[Date Prev][Date Next][Thread Prev][Thread Next]
[Date Index]
[Thread Index]
- Subject: Re: LPeg support for utf-8
- From: Tony Finch <dot@...>
- Date: Mon, 4 Apr 2011 11:00:55 +0100
Roberto Ierusalimschy <roberto@inf.puc-rio.br> wrote:
>
> This is more ore less what I had in mind (specific names not
> withstanding). But still remains the question of whether each of these
> constructions (uS, uR, etc.) is really useful and whether there should
> be others.
I think the main thing that is difficult for an lpeg user to do and which
lpeg itself should do reasonably well is union and intersection on sets of
unicode code points encoded in UTF-8. Hence uS and uR being my first
suggestions.
At the moment lpeg optimizes certain pattern combinations into character
set operations. I wonder if the pattern optimizer is powerful enough to do
this efficiently for patterns that match UTF-8 encoded unicode character
sets, or if it needs some extra logic to optimize matches across sets of
the next 1-4 octets.
> For instance, would it be worth to support something like properties
> (using wctype)?
I didn't suggest this because I don't think standard APIs give you
convenient access to a unicode character properties table, which would
make it difficult to compile character property matches efficiently.
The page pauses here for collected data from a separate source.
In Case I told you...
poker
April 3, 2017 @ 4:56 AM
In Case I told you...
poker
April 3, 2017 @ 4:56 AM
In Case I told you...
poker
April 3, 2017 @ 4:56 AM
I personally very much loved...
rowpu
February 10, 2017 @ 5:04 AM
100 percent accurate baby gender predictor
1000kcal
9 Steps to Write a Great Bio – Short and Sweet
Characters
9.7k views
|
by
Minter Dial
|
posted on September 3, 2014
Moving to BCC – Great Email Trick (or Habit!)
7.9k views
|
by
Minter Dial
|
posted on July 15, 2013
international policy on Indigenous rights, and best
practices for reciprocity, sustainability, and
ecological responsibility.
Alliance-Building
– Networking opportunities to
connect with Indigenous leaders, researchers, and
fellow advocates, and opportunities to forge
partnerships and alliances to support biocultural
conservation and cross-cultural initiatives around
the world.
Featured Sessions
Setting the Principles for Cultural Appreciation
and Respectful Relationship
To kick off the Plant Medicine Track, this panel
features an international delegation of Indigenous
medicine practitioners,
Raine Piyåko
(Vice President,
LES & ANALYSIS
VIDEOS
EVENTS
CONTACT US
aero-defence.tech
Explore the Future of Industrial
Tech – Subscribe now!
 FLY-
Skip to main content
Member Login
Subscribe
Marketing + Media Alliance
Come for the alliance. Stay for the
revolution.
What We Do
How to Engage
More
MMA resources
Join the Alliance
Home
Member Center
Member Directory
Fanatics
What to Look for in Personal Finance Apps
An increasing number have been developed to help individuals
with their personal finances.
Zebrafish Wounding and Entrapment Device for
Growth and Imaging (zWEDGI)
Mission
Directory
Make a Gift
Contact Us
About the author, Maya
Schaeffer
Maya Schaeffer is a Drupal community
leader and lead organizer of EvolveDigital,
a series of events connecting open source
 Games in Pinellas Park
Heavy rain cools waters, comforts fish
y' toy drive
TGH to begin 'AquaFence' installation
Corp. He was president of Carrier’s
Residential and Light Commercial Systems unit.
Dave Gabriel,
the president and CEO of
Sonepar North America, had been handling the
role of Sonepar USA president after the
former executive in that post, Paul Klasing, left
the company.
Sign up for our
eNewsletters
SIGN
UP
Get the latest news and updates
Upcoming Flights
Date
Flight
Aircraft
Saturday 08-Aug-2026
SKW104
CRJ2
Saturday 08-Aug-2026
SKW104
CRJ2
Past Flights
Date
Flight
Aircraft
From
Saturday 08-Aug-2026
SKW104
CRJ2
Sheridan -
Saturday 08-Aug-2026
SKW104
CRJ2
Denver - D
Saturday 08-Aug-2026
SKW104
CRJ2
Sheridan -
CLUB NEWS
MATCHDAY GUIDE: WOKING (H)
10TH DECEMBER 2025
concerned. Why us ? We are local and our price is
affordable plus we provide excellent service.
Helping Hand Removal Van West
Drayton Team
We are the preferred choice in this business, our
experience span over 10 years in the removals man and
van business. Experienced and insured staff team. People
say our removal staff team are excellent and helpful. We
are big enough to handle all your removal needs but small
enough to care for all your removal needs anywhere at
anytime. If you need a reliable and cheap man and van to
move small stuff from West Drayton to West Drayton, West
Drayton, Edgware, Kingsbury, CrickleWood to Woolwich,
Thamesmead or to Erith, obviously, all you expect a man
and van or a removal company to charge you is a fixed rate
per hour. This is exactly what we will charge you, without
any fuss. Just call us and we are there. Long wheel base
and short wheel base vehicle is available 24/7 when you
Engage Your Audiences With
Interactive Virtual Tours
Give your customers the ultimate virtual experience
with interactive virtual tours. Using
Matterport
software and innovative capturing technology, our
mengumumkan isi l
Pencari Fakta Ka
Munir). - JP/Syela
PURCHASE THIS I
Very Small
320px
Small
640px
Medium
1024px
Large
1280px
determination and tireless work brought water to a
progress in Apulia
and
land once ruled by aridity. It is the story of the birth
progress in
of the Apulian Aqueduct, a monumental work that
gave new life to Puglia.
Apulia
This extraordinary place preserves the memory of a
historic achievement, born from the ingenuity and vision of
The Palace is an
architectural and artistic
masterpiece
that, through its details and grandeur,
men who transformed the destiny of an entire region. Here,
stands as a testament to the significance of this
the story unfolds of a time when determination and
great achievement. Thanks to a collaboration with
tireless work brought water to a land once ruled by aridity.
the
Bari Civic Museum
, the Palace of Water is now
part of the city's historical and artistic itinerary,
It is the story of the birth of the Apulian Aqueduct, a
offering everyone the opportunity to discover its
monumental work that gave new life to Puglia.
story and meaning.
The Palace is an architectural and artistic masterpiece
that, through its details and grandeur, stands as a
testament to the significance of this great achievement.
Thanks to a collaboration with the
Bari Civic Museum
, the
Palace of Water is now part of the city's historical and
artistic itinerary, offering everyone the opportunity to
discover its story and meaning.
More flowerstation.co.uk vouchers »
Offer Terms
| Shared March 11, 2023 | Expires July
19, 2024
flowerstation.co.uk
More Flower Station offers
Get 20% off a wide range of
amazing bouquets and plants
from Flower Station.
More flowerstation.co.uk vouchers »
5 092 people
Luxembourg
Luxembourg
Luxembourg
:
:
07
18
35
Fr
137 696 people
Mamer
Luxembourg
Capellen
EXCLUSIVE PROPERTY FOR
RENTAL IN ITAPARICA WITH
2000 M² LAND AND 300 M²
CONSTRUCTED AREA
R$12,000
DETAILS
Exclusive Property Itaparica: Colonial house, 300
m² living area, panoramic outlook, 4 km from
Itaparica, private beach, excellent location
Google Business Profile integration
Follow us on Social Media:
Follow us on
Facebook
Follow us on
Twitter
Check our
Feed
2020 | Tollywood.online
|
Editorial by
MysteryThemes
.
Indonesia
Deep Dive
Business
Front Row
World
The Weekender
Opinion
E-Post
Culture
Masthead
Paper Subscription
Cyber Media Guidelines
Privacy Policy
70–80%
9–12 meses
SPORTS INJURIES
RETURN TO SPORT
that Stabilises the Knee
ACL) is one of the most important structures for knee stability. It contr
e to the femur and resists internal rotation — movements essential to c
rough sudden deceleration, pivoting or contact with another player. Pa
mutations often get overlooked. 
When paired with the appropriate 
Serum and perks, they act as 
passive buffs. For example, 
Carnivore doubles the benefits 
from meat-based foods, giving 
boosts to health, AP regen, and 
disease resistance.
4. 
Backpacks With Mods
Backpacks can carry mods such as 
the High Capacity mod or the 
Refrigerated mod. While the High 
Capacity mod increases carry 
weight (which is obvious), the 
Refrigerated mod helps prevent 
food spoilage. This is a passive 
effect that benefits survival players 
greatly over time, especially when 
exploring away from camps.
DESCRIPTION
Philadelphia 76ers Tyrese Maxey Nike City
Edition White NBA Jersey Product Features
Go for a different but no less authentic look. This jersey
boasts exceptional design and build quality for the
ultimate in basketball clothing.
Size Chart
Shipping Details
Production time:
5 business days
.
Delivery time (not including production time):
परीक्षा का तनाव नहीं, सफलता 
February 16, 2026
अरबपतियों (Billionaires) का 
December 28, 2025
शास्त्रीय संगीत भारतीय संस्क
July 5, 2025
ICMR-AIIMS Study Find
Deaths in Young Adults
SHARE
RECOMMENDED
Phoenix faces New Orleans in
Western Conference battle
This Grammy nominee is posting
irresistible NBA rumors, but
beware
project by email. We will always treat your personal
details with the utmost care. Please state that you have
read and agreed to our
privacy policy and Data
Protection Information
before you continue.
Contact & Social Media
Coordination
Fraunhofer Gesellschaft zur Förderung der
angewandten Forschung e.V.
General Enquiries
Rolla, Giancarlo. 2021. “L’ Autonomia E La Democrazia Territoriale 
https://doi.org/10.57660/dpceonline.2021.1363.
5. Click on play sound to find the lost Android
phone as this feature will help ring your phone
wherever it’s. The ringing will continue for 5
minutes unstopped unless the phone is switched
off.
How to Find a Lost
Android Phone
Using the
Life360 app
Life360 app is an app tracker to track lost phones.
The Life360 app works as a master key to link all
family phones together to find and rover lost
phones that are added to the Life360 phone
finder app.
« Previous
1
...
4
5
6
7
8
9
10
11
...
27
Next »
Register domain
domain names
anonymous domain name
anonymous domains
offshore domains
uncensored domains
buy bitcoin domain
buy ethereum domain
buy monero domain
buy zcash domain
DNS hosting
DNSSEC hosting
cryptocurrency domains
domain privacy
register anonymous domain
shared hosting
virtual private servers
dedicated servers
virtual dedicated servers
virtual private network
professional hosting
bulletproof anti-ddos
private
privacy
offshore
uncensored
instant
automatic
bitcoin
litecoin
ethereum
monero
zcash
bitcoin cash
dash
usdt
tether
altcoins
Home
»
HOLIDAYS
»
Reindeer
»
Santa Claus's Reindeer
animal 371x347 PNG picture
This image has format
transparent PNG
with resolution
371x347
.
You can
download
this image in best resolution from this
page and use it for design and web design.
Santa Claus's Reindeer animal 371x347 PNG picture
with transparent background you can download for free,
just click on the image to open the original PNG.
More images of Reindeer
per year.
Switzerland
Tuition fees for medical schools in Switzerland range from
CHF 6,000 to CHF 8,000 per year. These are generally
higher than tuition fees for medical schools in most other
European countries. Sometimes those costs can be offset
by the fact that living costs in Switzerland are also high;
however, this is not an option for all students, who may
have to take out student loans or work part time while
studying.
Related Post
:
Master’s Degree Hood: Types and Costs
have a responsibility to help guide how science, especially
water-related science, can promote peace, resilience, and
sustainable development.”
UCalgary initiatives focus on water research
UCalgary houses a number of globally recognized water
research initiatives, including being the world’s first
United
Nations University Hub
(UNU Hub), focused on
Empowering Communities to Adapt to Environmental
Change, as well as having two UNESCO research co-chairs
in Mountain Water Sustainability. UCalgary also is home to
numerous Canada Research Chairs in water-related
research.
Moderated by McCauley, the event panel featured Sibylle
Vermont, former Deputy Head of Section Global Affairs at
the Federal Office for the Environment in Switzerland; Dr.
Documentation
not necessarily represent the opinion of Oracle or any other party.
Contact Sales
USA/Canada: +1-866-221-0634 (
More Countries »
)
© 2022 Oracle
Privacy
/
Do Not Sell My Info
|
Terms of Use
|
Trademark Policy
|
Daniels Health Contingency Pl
Perhaps lpeg could come with a separate sub-module containing patterns for
unicode properties - separated out for size reasons. PCRE's ucptable.c is
over 440 KiBytes source and compiles to 88.5 KiBytes data.
> Or a capture that matches one code point and catures its value?
Could be useful, yes.
Brief rant follows: One thing I really hate about the standards for UTF-8
is that they require applications to break (e.g. lose data or abort) when
they encounter an invalid code point. This is very very bad. It would be
much better if there were some code points reserved for invalid octets in
UTF-8 data, so that if an app were mistakenly given a binary data stream
or some slightly corrupt data or some ISO 8859 text, it could at least
pass it through unscathed. Bah.
Tony.
--
f.anthony.n.finch <dot@dotat.at> http://dotat.at/
South-east Iceland: Variable 4, becoming easterly or southeasterly, then
cyclonic 6 to gale 8, occasionally severe gale 9 later. Very rough or high.
Rain or squally showers. Moderate or good.